- _ACTIVITY_
Using the data beneath this instruction, retype only the lines from the one that contains "ring mcp: (43, 380)" down to the one that contains "ring mcp: (371, 491)", both included, exactly as they appear.

════

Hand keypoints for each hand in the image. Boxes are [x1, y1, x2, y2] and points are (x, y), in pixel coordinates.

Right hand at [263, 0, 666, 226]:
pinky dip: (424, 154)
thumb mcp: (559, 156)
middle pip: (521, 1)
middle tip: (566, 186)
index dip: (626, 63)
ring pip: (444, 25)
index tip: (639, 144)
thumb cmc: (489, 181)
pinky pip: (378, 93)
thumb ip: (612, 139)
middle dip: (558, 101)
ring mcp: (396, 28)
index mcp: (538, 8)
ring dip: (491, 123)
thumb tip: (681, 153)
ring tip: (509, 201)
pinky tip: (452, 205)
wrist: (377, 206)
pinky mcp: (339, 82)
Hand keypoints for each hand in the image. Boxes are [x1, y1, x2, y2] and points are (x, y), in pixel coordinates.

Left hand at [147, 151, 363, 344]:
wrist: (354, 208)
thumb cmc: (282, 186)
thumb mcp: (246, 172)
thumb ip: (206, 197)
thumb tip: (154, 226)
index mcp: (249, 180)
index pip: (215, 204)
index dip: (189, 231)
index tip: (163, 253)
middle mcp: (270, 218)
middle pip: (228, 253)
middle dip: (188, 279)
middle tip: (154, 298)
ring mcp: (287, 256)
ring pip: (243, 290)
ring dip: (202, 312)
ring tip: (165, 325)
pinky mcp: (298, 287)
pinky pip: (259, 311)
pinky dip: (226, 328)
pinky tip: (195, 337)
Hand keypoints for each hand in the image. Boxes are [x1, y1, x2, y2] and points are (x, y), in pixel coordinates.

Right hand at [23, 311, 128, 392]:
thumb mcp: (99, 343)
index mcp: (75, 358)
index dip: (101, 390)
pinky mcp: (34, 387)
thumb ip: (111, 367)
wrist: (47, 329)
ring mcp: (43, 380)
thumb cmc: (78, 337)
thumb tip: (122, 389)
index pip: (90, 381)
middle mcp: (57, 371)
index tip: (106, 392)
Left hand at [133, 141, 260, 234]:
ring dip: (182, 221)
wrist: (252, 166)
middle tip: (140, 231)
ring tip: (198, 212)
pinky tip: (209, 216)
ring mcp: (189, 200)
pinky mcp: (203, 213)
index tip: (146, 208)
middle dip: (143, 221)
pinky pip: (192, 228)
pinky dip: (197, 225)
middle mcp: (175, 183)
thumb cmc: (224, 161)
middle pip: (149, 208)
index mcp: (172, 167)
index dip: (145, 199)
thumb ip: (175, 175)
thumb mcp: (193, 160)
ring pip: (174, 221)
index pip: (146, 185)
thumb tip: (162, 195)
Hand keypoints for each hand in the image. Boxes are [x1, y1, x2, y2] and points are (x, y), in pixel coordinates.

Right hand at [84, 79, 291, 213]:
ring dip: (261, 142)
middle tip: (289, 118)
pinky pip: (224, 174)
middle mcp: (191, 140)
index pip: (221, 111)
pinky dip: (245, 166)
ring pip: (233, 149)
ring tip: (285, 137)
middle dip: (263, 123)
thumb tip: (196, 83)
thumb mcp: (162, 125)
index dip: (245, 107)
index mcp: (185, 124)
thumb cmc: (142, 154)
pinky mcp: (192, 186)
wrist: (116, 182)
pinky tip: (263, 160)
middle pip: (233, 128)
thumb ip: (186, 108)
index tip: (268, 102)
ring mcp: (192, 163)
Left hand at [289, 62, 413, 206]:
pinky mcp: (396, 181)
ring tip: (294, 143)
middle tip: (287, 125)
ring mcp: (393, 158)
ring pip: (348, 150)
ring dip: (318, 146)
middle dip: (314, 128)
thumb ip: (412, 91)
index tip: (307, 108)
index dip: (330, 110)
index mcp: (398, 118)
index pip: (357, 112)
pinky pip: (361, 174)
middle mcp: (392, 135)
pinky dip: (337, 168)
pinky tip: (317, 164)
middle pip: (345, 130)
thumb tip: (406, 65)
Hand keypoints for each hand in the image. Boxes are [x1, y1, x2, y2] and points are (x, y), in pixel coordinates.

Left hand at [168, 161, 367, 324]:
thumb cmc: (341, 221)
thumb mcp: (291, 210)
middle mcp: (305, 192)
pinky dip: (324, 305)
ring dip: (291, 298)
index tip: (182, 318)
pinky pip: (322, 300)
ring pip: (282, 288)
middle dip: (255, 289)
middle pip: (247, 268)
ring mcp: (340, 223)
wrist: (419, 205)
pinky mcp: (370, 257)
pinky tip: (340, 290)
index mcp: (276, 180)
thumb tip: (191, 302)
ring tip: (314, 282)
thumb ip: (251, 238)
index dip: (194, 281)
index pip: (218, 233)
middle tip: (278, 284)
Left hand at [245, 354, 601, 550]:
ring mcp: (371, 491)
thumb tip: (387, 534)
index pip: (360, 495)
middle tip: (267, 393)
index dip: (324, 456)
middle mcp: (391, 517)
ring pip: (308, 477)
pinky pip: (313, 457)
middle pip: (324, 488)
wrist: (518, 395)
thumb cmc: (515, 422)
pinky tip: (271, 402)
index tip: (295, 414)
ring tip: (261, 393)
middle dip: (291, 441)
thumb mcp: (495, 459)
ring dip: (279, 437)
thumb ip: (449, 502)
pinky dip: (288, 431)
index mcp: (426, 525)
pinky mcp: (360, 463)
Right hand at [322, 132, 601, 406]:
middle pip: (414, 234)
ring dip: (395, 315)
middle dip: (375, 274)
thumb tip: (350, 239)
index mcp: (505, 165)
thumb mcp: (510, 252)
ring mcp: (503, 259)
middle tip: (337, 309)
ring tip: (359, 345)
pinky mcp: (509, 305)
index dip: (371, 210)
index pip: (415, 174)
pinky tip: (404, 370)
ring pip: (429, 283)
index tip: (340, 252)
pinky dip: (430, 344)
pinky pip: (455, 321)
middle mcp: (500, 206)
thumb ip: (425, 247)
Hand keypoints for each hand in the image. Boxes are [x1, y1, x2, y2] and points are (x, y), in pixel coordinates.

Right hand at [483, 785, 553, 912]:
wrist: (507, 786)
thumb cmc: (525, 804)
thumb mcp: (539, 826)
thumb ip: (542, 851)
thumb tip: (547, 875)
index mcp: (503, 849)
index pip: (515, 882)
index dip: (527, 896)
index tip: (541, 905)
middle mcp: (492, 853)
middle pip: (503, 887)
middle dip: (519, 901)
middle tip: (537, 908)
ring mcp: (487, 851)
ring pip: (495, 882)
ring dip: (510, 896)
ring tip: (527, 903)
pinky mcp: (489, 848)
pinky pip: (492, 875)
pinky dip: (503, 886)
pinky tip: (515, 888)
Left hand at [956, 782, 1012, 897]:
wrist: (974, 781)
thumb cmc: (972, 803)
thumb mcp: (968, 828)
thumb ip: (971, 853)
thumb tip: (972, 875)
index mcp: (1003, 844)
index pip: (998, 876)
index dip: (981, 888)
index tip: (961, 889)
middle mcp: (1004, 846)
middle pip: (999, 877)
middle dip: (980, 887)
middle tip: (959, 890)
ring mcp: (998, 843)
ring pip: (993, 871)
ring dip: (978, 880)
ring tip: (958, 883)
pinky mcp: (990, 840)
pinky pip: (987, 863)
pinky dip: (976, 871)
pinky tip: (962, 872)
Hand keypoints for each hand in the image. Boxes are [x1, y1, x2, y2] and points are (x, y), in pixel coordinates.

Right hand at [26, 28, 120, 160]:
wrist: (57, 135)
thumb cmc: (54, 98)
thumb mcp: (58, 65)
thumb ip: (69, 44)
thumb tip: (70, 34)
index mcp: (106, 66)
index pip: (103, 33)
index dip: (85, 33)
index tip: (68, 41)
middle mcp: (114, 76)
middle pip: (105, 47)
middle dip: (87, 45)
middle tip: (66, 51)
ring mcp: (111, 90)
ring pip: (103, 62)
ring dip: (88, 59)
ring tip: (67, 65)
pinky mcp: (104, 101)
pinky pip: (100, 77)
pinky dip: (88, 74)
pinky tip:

════

- _TASK RESPONSE_
ring mcp: (43, 380)
thumb cmc: (78, 337)
thumb tip: (122, 389)
index pip: (90, 381)
middle mcp: (57, 371)
index tip: (106, 392)
Left hand at [133, 141, 260, 234]:
ring dip: (182, 221)
wrist: (252, 166)
middle tip: (140, 231)
ring tip: (198, 212)
pinky tip: (209, 216)
ring mcp: (189, 200)
pinky mcp: (203, 213)
index tip: (146, 208)
middle dip: (143, 221)
pinky pip: (192, 228)
pinky dip: (197, 225)
middle mcp: (175, 183)
thumb cmc: (224, 161)
middle pip: (149, 208)
index mcp: (172, 167)
index dip: (145, 199)
thumb ip: (175, 175)
thumb mcp: (193, 160)
ring pip: (174, 221)
index pip: (146, 185)
thumb tip: (162, 195)
Hand keypoints for each hand in the image. Boxes are [x1, y1, x2, y2] and points are (x, y), in pixel coordinates.

Right hand at [84, 79, 291, 213]:
ring dip: (261, 142)
middle tip: (289, 118)
pinky pip: (224, 174)
middle mcp: (191, 140)
index pip: (221, 111)
pinky dip: (245, 166)
ring pip: (233, 149)
ring tip: (285, 137)
middle dip: (263, 123)
thumb tip: (196, 83)
thumb mcp: (162, 125)
index dip: (245, 107)
index mcp: (185, 124)
thumb cmc: (142, 154)
pinky mcp: (192, 186)
wrist: (116, 182)
pinky tip: (263, 160)
middle pip: (233, 128)
thumb ip: (186, 108)
index tip: (268, 102)
ring mcp: (192, 163)
Left hand at [289, 62, 413, 206]:
pinky mcp: (396, 181)
ring tip: (294, 143)
middle tip: (287, 125)
ring mcp: (393, 158)
ring pip: (348, 150)
ring dip: (318, 146)
middle dip: (314, 128)
thumb ip: (412, 91)
index tip: (307, 108)
index dip: (330, 110)
index mcp: (398, 118)
index pip: (357, 112)
pinky pip: (361, 174)
middle mcp: (392, 135)
pinky dip: (337, 168)
pinky tip: (317, 164)
middle pip: (345, 130)
thumb tip: (406, 65)
Hand keypoints for each hand in the image. Boxes are [x1, y1, x2, y2] and points are (x, y), in pixel coordinates.

Left hand at [168, 161, 367, 324]:
thumb cmc: (341, 221)
thumb mcp: (291, 210)
middle mcp: (305, 192)
pinky dip: (324, 305)
ring dip: (291, 298)
index tip: (182, 318)
pinky pip: (322, 300)
ring pip: (282, 288)
middle dip: (255, 289)
middle pip: (247, 268)
ring mcp: (340, 223)
wrist: (419, 205)
pinky mcp: (370, 257)
pinky tip: (340, 290)
index mcp: (276, 180)
thumb tip: (191, 302)
ring tip: (314, 282)
thumb ip: (251, 238)
index dip: (194, 281)
index pip: (218, 233)
middle tip: (278, 284)
Left hand at [245, 354, 601, 550]:
ring mcp: (371, 491)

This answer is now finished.